Therapie & Prozessbegleitung
Systemische Therapie – mit Raum für Körper und Achtsamkeit
In meiner Praxis entsteht ein geschützter Raum, in dem das Verstehen und das Erleben vereint werden können
Was beschäftigt Sie? Was fordert Sie heraus? Wo fühlen Sie sich festgefahren? Wo würden Sie gern mehr Raum kreieren? Ich begleite Sie dabei, sich diese Themen anzuschauen.
Ich arbeite systemisch und körperorientiert und begleite Menschen dabei, sich selbst klarer wahrzunehmen, psychische Belastungen zu bewältigen, wiederkehrende Muster in verschiedensten Lebenssituationen und Beziehungen zu verstehen, dem eigenen Körper wieder näher zu kommen und neue Wege im Umgang mit sich und anderen zu entwickeln
Unsere gemeinsame Arbeit kann ganz im Gespräch stattfinden.
Ergänzend können wir, wenn es sich stimmig anfühlt, körperbezogene oder ausdrucksorientierte Methoden einfließen lassen, über Wahrnehmung, Stimme oder Somatik.
Mein Ansatz
Systemisch, verkörpert und beziehungsorientiert
Systemische Psychotherapie
Mein therapeutischer Ansatz basiert auf der systemischen Psychotherapie.
Die systemische Perspektive betrachtet den Menschen nicht isoliert von seiner Umgebung, sondern immer im Kontext ihrer Beziehungen, Erfahrungen und Lebenssysteme. Herausforderungen und Probleme werden mit Blick auf das gesamte den Menschen beeinflussende System angeschaut.
Viele Schwierigkeiten entstehen aus Mustern, im Denken, Fühlen und in den Beziehungen mit anderen Menschen, die sich über die Zeit verfestigt haben. Gemeinsam schauen wir uns diese Muster an und entwickeln neue Perspektiven und Handlungsmöglichkeiten.
Körperpsychotherapie
Viele unserer Erfahrungen und Muster sind nicht nur kognitiv sondern auch körperlich gespeichert. Sie lassen sich durch die Wahrnehmung des Körpers auf eine Art erforschen, die die Gesprächstherapie enorm bereichern kann. Durch ein achtsames Wahrnehmen dessen, was im Körper spürbar ist, vertiefen wir den Zugang zur inneren Welt und den sich hier zeigenden Themen. Der Körper wird dabei nicht als etwas Getrenntes betrachtet, sondern als wertvolle Informationsquelle für unseren therapeutischen Prozess.

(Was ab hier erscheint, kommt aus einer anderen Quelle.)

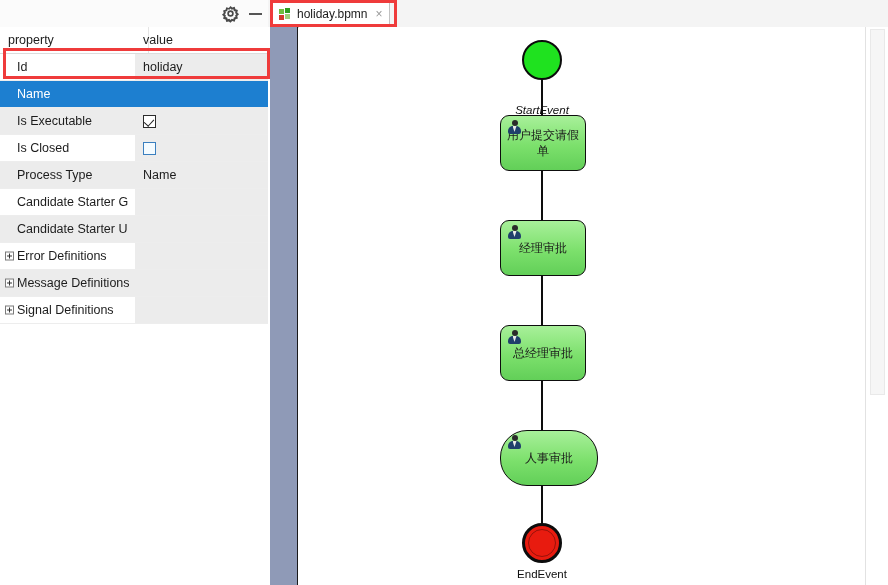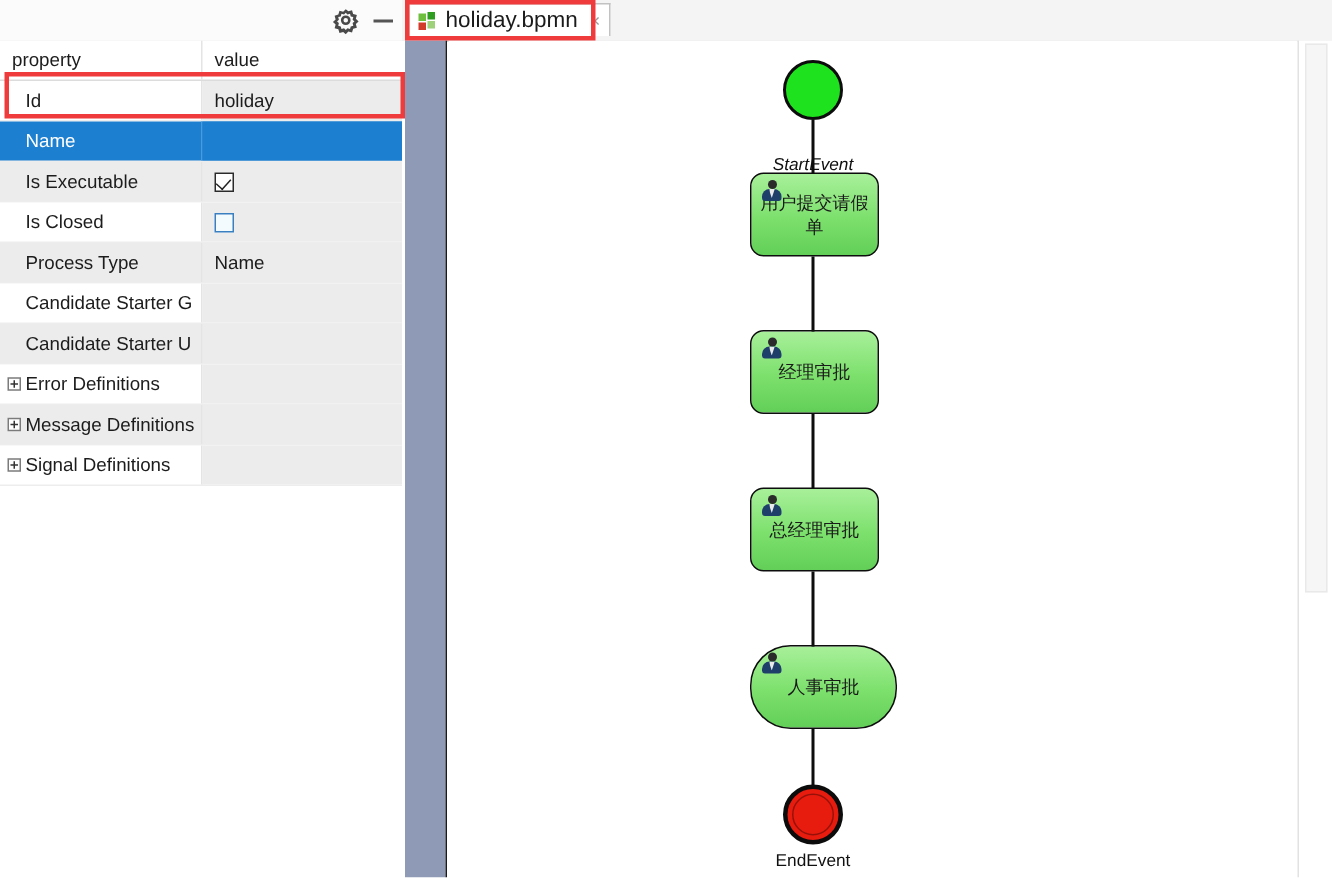"holiday.bpmn" .tab-label { font-size: 15px -> 12px }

Die Beziehungsorientierte Perspektive
Viele unserer Erfahrungen entstehen und prägen sich in Beziehung. Auch Veränderung geschieht häufig im Kontakt mit anderen Menschen. Deshalb spielt die Art und Weise, wie wir uns auf andere beziehen und wie wir uns selbst in Beziehungen erleben, eine wichtige Rolle in meiner Arbeit.
Gemeinsam erkunden wir wiederkehrende Beziehungsmuster so, wie sie sich im Kontakt, im Körpererleben und im Erleben von Nähe und Distanz zeigen. So können neue Erfahrungen von Kontakt, Selbstwirksamkeit und Verbundenheit im eigenen Erleben spürbar werden und sich vertiefen.
Achtsamkeit
Ein wichtiger Bestandteil unseres Prozesses ist eine achtsame Grundhaltung. Diese ermöglicht es uns, Erfahrungen im gegenwärtigen Moment bewusster wahrzunehmen, ohne sie zu bewerten oder einzuordnen.
Achtsamkeit verstehe ich dabei als eine Form von Präsenz, die den therapeutischen Prozess begleiten und vertiefen kann.